Computation Error

Jaranth
Jaranth
Joined: 25 Jun 08
Posts: 2
Credit: 356443
RAC: 0
Topic 193865

Hi, just thought i'd report this, for whatever good it might do.

Computation error in Boink for:
Hierarchical all-sky pulsar search 6.04
h1_1092.85_S5R4__1058_S5R4a_1

Jord
Joined: 26 Jan 05
Posts: 2952
Credit: 5893653
RAC: 0

Computation Error

Can you report it so we can see the stderr.txt?

Gary Roberts
Gary Roberts
Moderator
Joined: 9 Feb 05
Posts: 5887
Credit: 119456912058
RAC: 25973233

By "report it" Jord means

By "report it" Jord means "hit the update button in BOINC Manager because at the moment the result has not been reported back to the server so we can't see any details yet about the error message that will have been sent when the result was uploaded."

Cheers,
Gary.

Jaranth
Jaranth
Joined: 25 Jun 08
Posts: 2
Credit: 356443
RAC: 0

RE: By "report it" Jord

Message 84696 in response to message 84695

Quote:
By "report it" Jord means "hit the update button in BOINC Manager because at the moment the result has not been reported back to the server so we can't see any details yet about the error message that will have been sent when the result was uploaded."

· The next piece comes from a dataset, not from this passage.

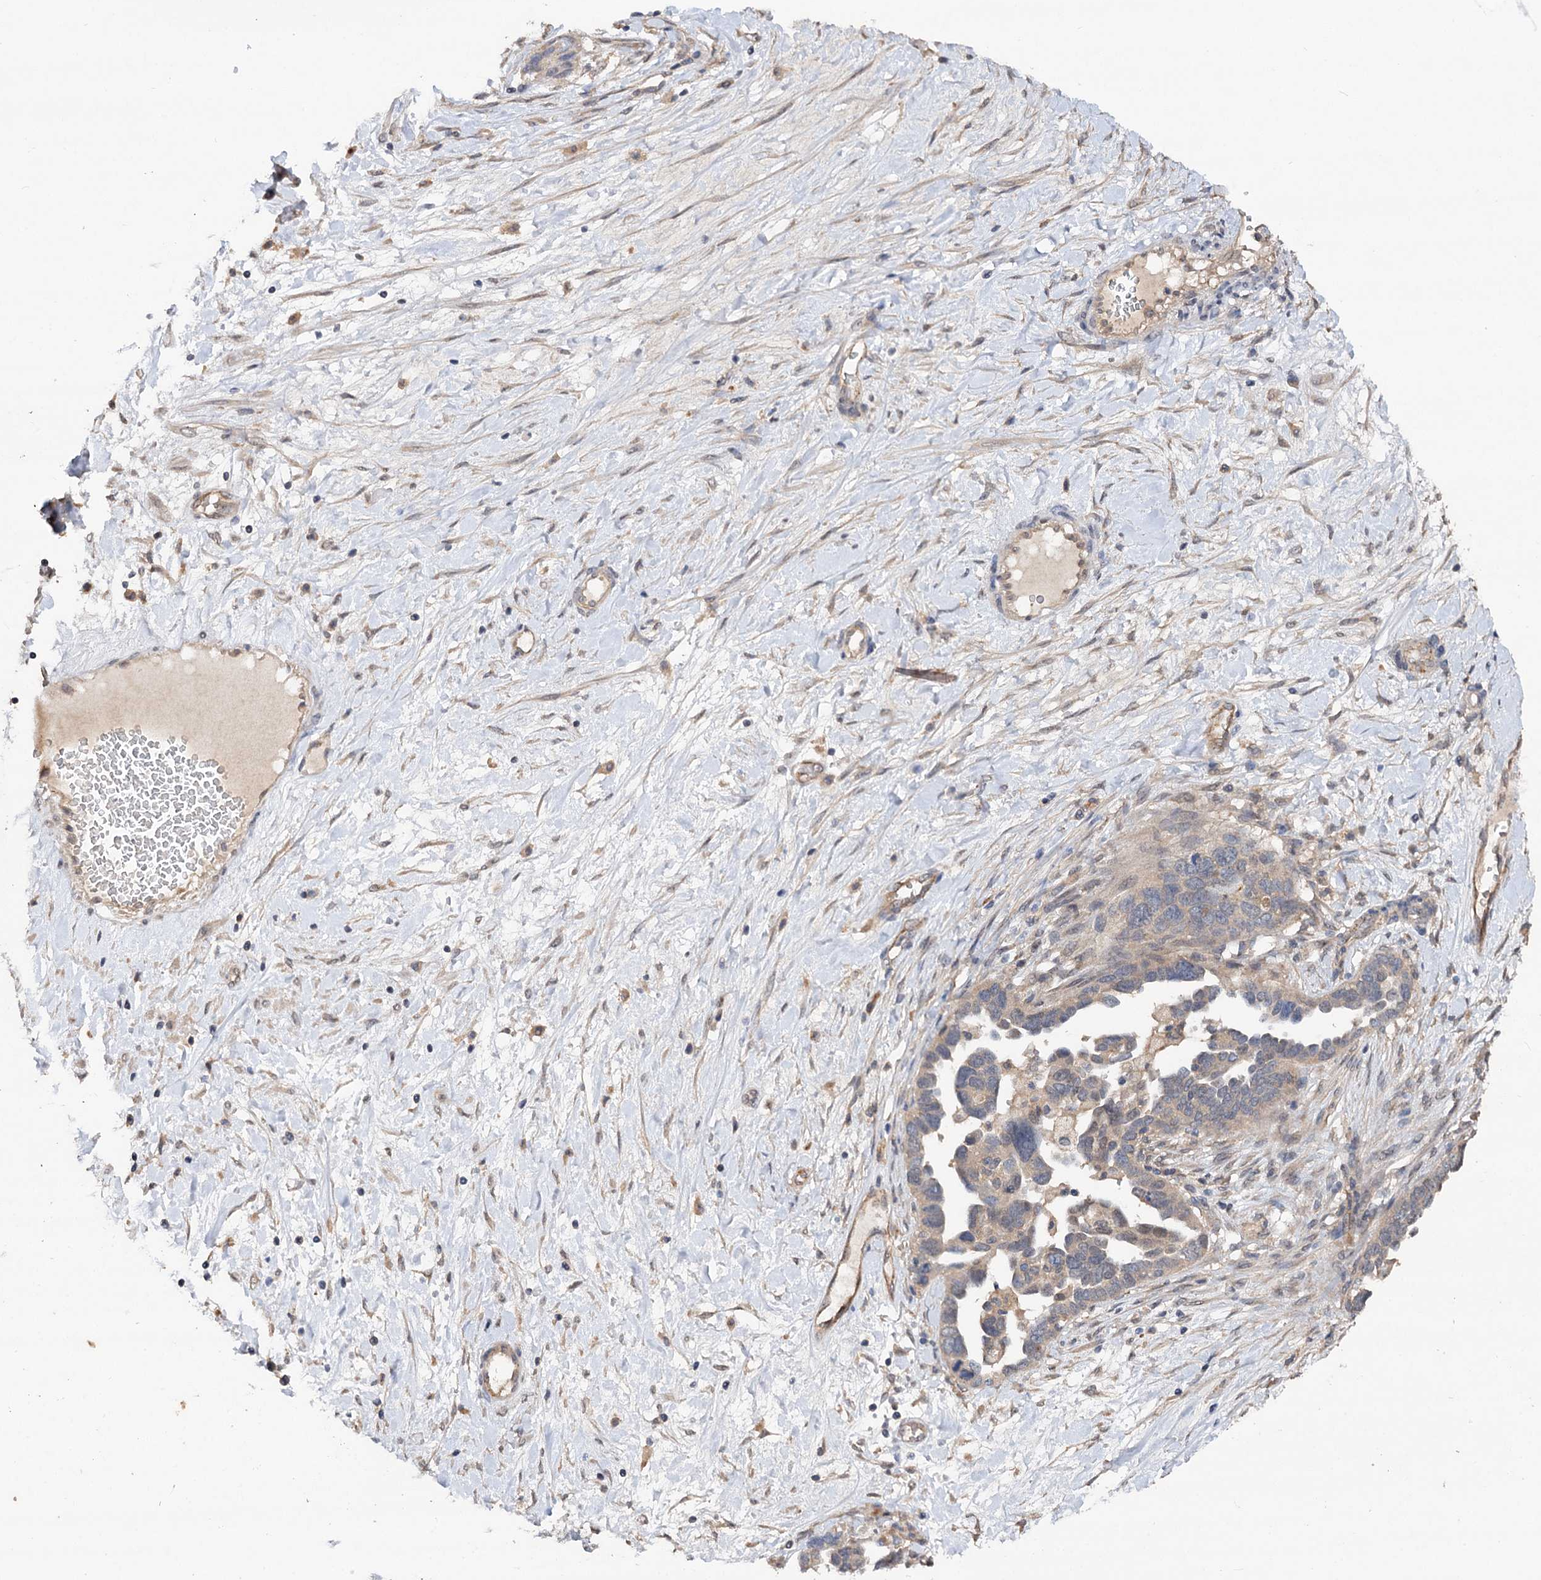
{"staining": {"intensity": "negative", "quantity": "none", "location": "none"}, "tissue": "ovarian cancer", "cell_type": "Tumor cells", "image_type": "cancer", "snomed": [{"axis": "morphology", "description": "Cystadenocarcinoma, serous, NOS"}, {"axis": "topography", "description": "Ovary"}], "caption": "An IHC image of ovarian serous cystadenocarcinoma is shown. There is no staining in tumor cells of ovarian serous cystadenocarcinoma.", "gene": "NUDCD2", "patient": {"sex": "female", "age": 54}}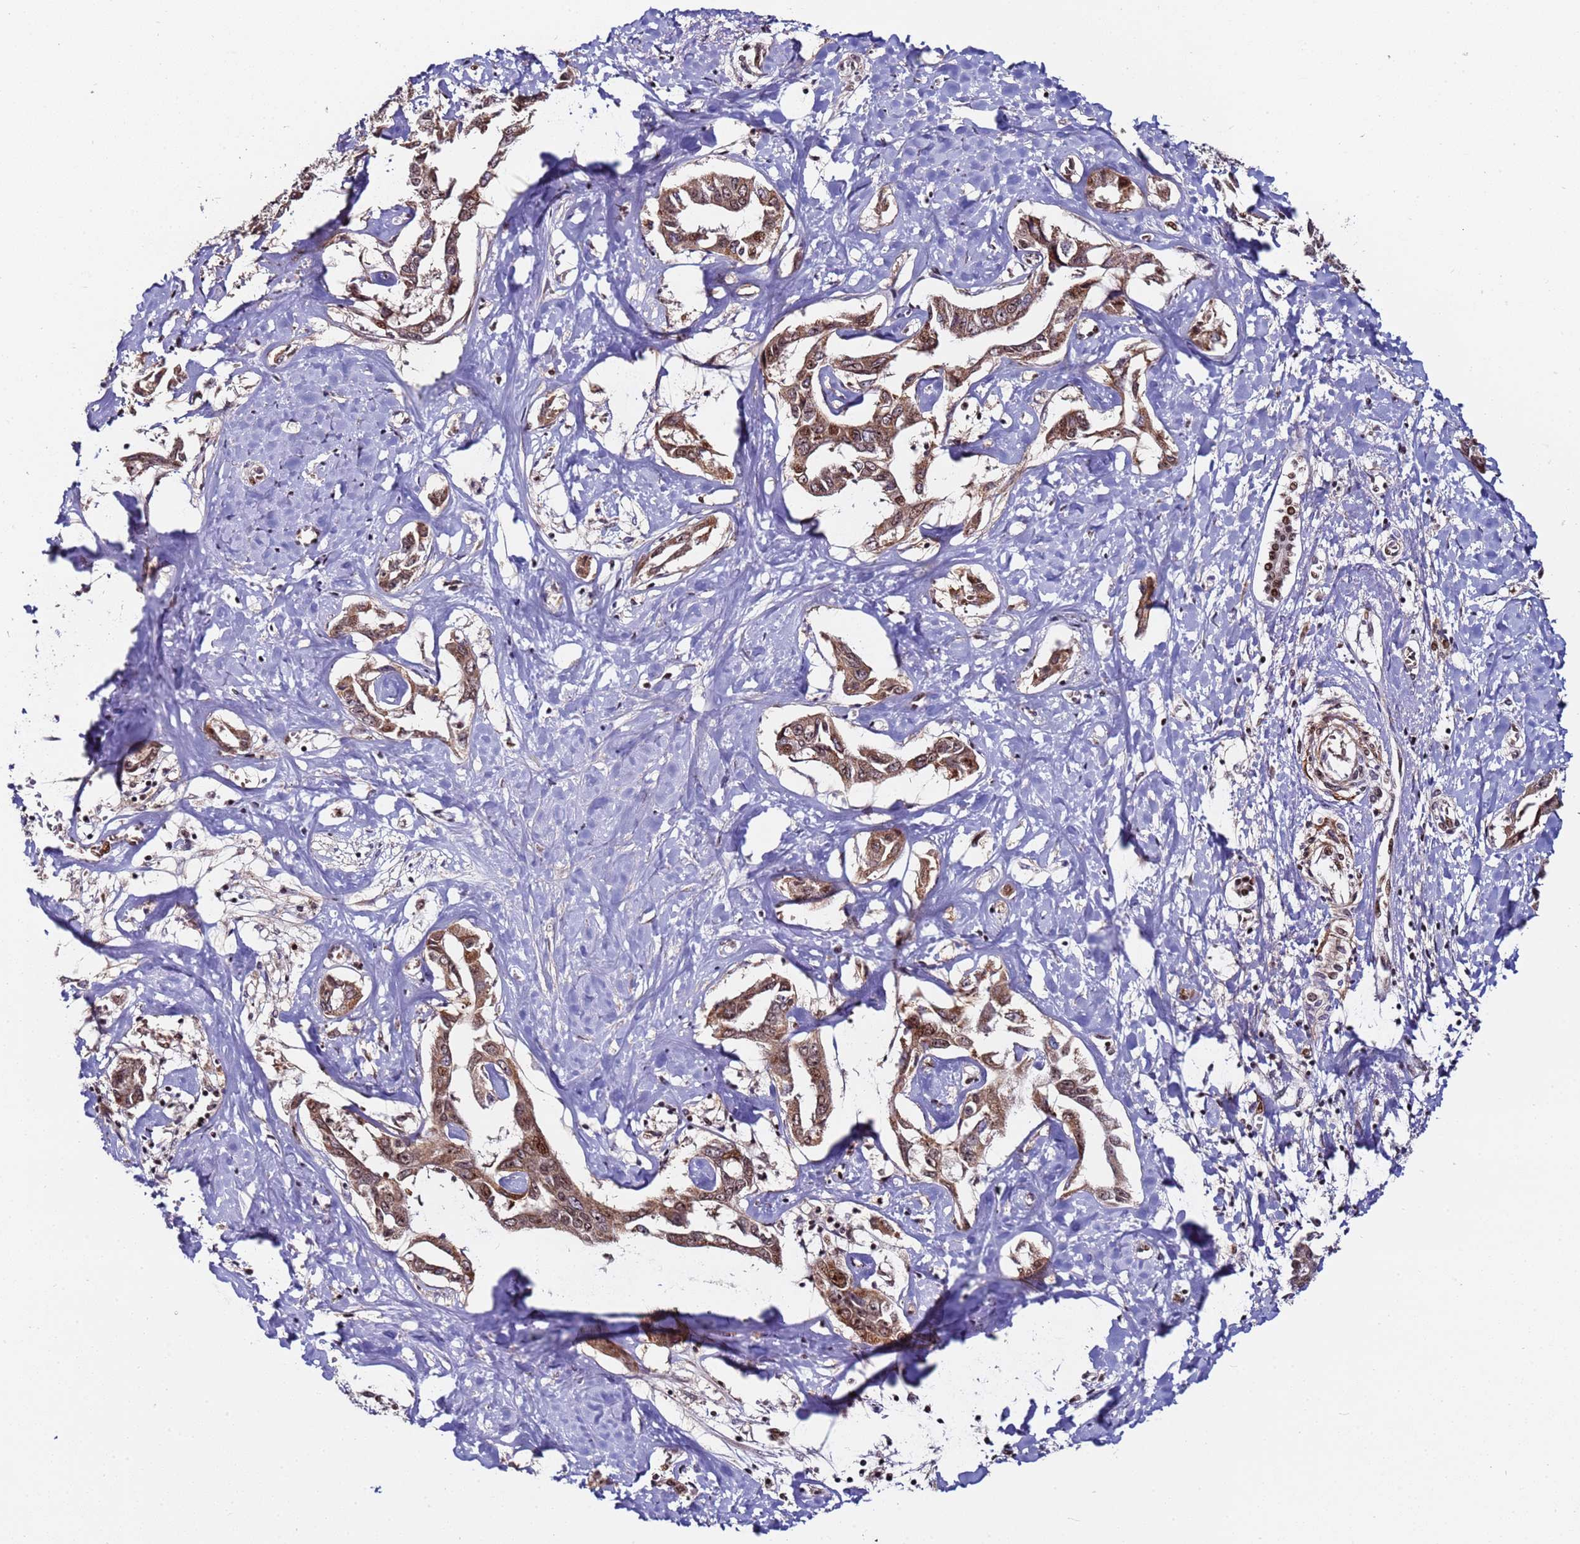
{"staining": {"intensity": "moderate", "quantity": ">75%", "location": "cytoplasmic/membranous,nuclear"}, "tissue": "liver cancer", "cell_type": "Tumor cells", "image_type": "cancer", "snomed": [{"axis": "morphology", "description": "Cholangiocarcinoma"}, {"axis": "topography", "description": "Liver"}], "caption": "Immunohistochemical staining of human liver cancer (cholangiocarcinoma) demonstrates medium levels of moderate cytoplasmic/membranous and nuclear positivity in approximately >75% of tumor cells. The protein of interest is shown in brown color, while the nuclei are stained blue.", "gene": "PPM1H", "patient": {"sex": "male", "age": 59}}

Thanks for the explanation... unfortunately, I'm a Boinc noob and didn't know that clicking update sent the damaged unit back to you, and now it's gone. :( Perhaps Boinc sent it back automatically?

Well... live and learn, I'll remember next time!

Jord
Joined: 26 Jan 05
Posts: 2952
Credit: 5893653
RAC: 0

RE: Perhaps Boinc sent it

Message 84697 in response to message 84696

Quote:
Perhaps Boinc sent it back automatically?


BOINC reports automatically upon the next contact with the server.

Now the problem here is that the task has already been purged from the database, we can't check it in your list. So... let's wait for the next one.

When it happens again, please post the messages from your Messages tab in BOINC Manager, as we can learn some of that as well.

Gary Roberts
Gary Roberts
Moderator
Joined: 9 Feb 05
Posts: 5887
Credit: 119456912058
RAC: 25973233

RE: RE: Perhaps Boinc

Message 84698 in response to message 84697

Quote:
Quote:
Perhaps Boinc sent it back automatically?

BOINC reports automatically upon the next contact with the server.

Now the problem here is that the task has already been purged from the database ...

No it hasn't. It's still there showing exit code -226 and the message "Too many harmless exits. Further down near the bottom of stderr.out you can see where the program was repeatedly starting and stopping unable to acquire a lock file.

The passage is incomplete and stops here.